Re: [PATCH 2/2] strbuf: allow to use preallocated memory

William Duclot Mon, 30 May 2016 07:09:04 -0700

Matthieu Moy <matthieu....@grenoble-inp.fr> writes:
> William Duclot <william.duc...@ensimag.grenoble-inp.fr> writes:
> 
>> @@ -20,16 +28,37 @@ char strbuf_slopbuf[1];
>>  
>>  void strbuf_init(struct strbuf *sb, size_t hint)
>>  {
>> +    sb->flags = 0;
>>      sb->alloc = sb->len = 0;
>>      sb->buf = strbuf_slopbuf;
>>      if (hint)
>>              strbuf_grow(sb, hint);
>>  }
> 
> If you set flags = 0 here, existing callers will have all flags off,
> including OWNS_MEMORY.
> 
> I *think* this is OK, as sb->buf is currently pointing to
> strbuf_slopbuf, which the the strbuf doesn't own. But that is too subtle
> to go without an explanatory comment IMHO.


Right

> 
> Also, doesn't this make the "new_buf" case useless in strbuf_grow?
> 
> With your patch, the code looks like:
> 
> void strbuf_grow(struct strbuf *sb, size_t extra)
> {
>       int new_buf = !sb->alloc;
> ...
>       if (sb->flags & STRBUF_OWNS_MEMORY) {
>               if (new_buf) // <---------------------------------------- (1)
>                       sb->buf = NULL;
>               ALLOC_GROW(sb->buf, sb->len + extra + 1, sb->alloc);
>       } else {
>               /*
>                * The strbuf doesn't own the buffer: to avoid to realloc it,
>                * the strbuf needs to use a new buffer without freeing the old
>                */
>               if (sb->len + extra + 1 > sb->alloc) {
>                       size_t new_alloc = MAX(sb->len + extra + 1, 
> alloc_nr(sb->alloc));
>                       char *buf = xmalloc(new_alloc);
>                       memcpy(buf, sb->buf, sb->alloc);
>                       sb->buf = buf;
>                       sb->alloc = new_alloc;
>                       sb->flags |= STRBUF_OWNS_MEMORY;
>               }
>       }
> 
>       if (new_buf) // <---------------------------------------- (2)
>               sb->buf[0] = '\0';
> }
> 
> I think (1) is now dead code, since sb->alloc == 0 implies that
> STRBUF_OWNS_MEMORY is set. (2) seems redundant since you've just
> memcpy-ed the existing '\0' into the buffer.

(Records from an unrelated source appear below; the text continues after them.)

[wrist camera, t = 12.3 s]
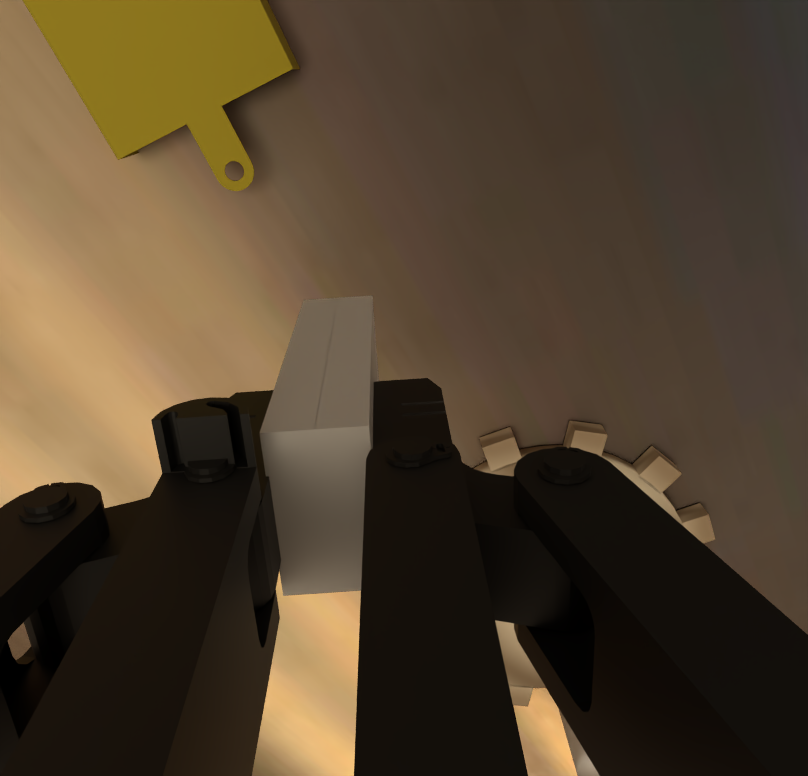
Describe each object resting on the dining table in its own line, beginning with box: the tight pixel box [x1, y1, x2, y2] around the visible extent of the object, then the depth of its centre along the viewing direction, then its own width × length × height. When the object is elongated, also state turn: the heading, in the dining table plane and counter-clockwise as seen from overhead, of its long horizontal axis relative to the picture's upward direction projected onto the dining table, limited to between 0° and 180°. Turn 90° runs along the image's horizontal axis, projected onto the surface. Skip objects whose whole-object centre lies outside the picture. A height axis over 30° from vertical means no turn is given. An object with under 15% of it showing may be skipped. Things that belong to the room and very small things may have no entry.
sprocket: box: [473, 421, 715, 776], centre depth 49 cm, size 23×23×12 cm
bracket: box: [23, 0, 300, 191], centre depth 38 cm, size 16×8×15 cm
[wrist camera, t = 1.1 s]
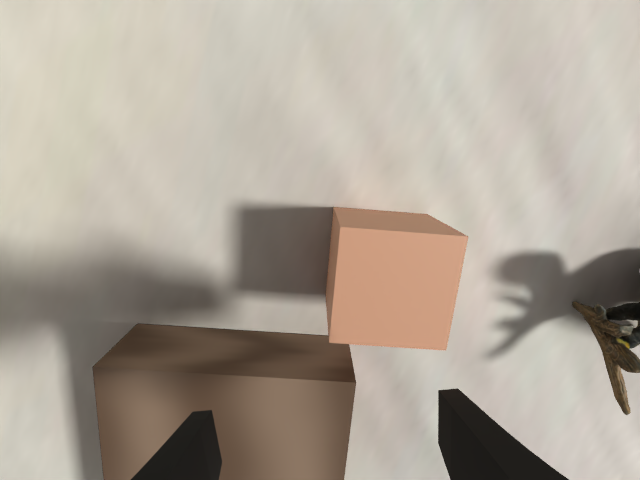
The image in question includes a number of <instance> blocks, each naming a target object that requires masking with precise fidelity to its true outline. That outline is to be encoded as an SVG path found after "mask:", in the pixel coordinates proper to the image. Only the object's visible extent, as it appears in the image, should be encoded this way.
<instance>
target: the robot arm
mask: <svg viewBox="0 0 640 480" xmlns="http://www.w3.org/2000/svg"><path fill="white" fill-rule="evenodd" d="M438 443H439V446H440V449H441V453H442V456H443V459H444V462H445V465H446V467H447V470H448V473H449V476H450V479H451V480H569V479H567V478H566V477H564V476H563V475H562V474H560V473H559V472H557V471H556V470H555V469H553V468H552V467H551V466H549V465H548V464H547V463H545V462H544V461H543V460H541V459H540V458H539V457H538V456H536V455H535V454H534V453H532V452H531V451H530V450H528V449H527V448H526V447H525V446H523V445H522V444H521V443H520V442H519V441H517V440H516V439H515V438H514V437H513V436H511V435H510V434H509V433H508V432H507V431H505V430H504V429H503V428H502V427H501V426H500V425H498V424H497V423H496V422H495V421H494V420H493V419H491V418H490V417H489V416H488V415H487V414H486V413H485V412H484V411H482V410H481V409H480V408H479V407H478V406H477V405H476V404H475V403H473V402H472V401H471V400H470V399H469V398H468V397H467V396H466V395H464V394H463V393H462V392H461V391H460V390H459V389H449V390H439V424H438ZM221 466H222V458H221V453H220V448H219V443H218V438H217V433H216V428H215V423H214V418H213V413H212V410H206V411H194V412H192V413H191V414H190V415H189V416H188V417H187V419H186V420H185V421H184V422H183V423H182V424H181V425H180V426H179V427H178V429H177V430H176V431H175V432H174V433H173V434H172V435H171V436H170V438H169V439H168V440H167V441H166V442H165V443H164V444H163V445H162V446H161V448H160V449H159V450H158V451H157V452H156V453H155V454H154V455H153V456H152V457H151V458H150V460H149V461H148V462H147V463H146V464H145V465H144V466H143V467H142V468H141V469H140V470H139V472H138V473H137V474H136V475H135V476H134V477H133V478H132V479H131V480H219V476H220V471H221Z"/></svg>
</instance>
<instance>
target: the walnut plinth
mask: <svg viewBox="0 0 640 480" xmlns="http://www.w3.org/2000/svg"><path fill="white" fill-rule="evenodd" d="M93 375H94V385H95V395H96V405H97V416H98V426H99V436H100V446H101V456H102V466H103V476H104V480H131V479H132V478H133V477H134V476H135V475H136V474H137V473H138V472H139V470H140V469H141V468H142V467H143V466H144V465H145V464H146V463H147V462H148V461H149V460H150V458H151V457H152V456H153V455H154V454H155V453H156V452H157V451H158V450H159V449H160V448H161V446H162V445H163V444H164V443H165V442H166V441H167V440H168V439H169V438H170V436H171V435H172V434H173V433H174V432H175V431H176V430H177V429H178V427H179V426H180V425H181V424H182V423H183V422H184V421H185V420H186V419H187V417H188V416H189V415H190V414H191V413H192V412H194V411H206V410H212V413H213V418H214V423H215V428H216V433H217V438H218V443H219V448H220V453H221V458H222V466H221V471H220V476H219V480H344V475H345V467H346V459H347V451H348V443H349V435H350V427H351V419H352V411H353V403H354V395H355V386H356V380H355V374H354V369H353V363H352V358H351V352H350V347H349V344H340V343H329V336H321V335H305V334H290V333H274V332H258V331H243V330H227V329H211V328H196V327H180V326H164V325H149V324H137V325H136V326H135V327H134V328H133V329H132V330H131V331H129V332H128V333H127V334H126V335H125V336H124V337H123V338H122V339H121V340H120V341H119V342H118V343H117V344H116V345H115V346H114V347H113V348H112V349H111V350H110V351H109V352H108V353H107V354H106V355H105V356H104V357H103V358H102V359H101V360H99V361H98V362H97V363H96V364H95V365H94V366H93Z"/></svg>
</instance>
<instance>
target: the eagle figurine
mask: <svg viewBox="0 0 640 480" xmlns="http://www.w3.org/2000/svg"><path fill="white" fill-rule="evenodd" d="M639 273H640V269H639ZM572 305H573V307H574V308H575V309H576V310H577V311H579V312H580V313H581V314H582V315H583V316H584V318H585V320H586V321H587V322H588V324H589V325H590V327H591V329H592V331H593V333H594V335H595V337H596V339H597V341H598V343H599V345H600V347H601V350H602V352H603V356H604V360H605V364H606V368H607V371H608V375H609V378H610V382H611V385H612V388H613V392H614V396H615V398H616V400H617V402H618V404H619V405H620V407H621V409H622V411H623V413H624V414H626V415H628V414H630V407H629V404H628V398H627V391H626V387H625V382H624V379H623V376H622V373H621V368H622V369H623V370H625V371H627V372H632V373H640V359H639V358H638V357H637V355H635V354H634V353H633V352H632V351H631V350H629V349H630V348H634V347H636V346H637V345H639V344H640V302H639V303H627V304H623V305H620V306H617V307H612V308H609V309H604V307H603V306H601V305H600V304H597V305H595V307H594V308H592V307H590V306H586V305H583V304H579V303H577V302H573V303H572ZM627 319H629V320H637V321H638V326H637V327H636V328H633V326H632V325H619V324H616V323H613V322H610V321H609V320H627Z"/></svg>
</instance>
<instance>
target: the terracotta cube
mask: <svg viewBox="0 0 640 480" xmlns="http://www.w3.org/2000/svg"><path fill="white" fill-rule="evenodd" d="M467 241H468V236H466V235H464V234H463V233H461V232H459V231H457V230H455V229H453V228H452V227H450V226H448V225H446V224H444V223H443V222H441V221H439V220H437V219H435V218H433V217H432V216H430V215H428V214H417V213H404V212H391V211H378V210H365V209H352V208H340V207H334V209H333V220H332V231H331V241H330V252H329V263H328V274H327V285H326V307H327V321H328V334H329V343H340V344H355V345H371V346H386V347H402V348H418V349H433V350H446V348H447V343H448V338H449V333H450V328H451V323H452V318H453V312H454V307H455V302H456V297H457V292H458V287H459V282H460V277H461V271H462V266H463V261H464V256H465V251H466V246H467Z"/></svg>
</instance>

You're right for (1), I hadn't noticed that.
For (2), we'll still have to set sb->buf[new_alloc-1]='\0' after the memcpy, if 
we
have sb->alloc==0 then the memcpy won't copy it.

>> +void strbuf_wrap_preallocated(struct strbuf *sb, char *path_buf,
>> +                          size_t path_buf_len, size_t alloc_len)
>> +{
>> +    if (!path_buf)
>> +            die("you try to use a NULL buffer to initialize a strbuf");
>> +
>> +    strbuf_init(sb, 0);
>> +    strbuf_attach(sb, path_buf, path_buf_len, alloc_len);
>> +    sb->flags &= ~STRBUF_OWNS_MEMORY;
>> +    sb->flags &= ~STRBUF_FIXED_MEMORY;
>> +}
> 
> strbuf_wrap_preallocated seem very close to strbuf_attach. I'd rather
> see a symmetric code sharing like
> 
> void strbuf_attach_internal(struct strbuf *sb, ..., unsigned int flags)
> 
> and then strbuf_attach() and strbuf_wrap_preallocated() become
> straightforward wrappers around it.
> 
> This would avoid setting and then unsetting STRBUF_OWNS_MEMORY (the
> performance impact is probably small, but it looks weird to set the flag
> and then unset it right away).

We'll refactor the code with Johannes' remarks and yours in mind

> After your patch, there are differences between
> strbuf_wrap_preallocated() which I think are inconsistencies:
> 
> * strbuf_attach() does not check for NULL buffer, but it doesn't accept
>   them either if I read correctly. It would make sense to add the check
>   to strbuf_attach(), but it's weird to have the performance-critical
>   oriented function do the expensive stuff that the
>   non-performance-critical one doesn't.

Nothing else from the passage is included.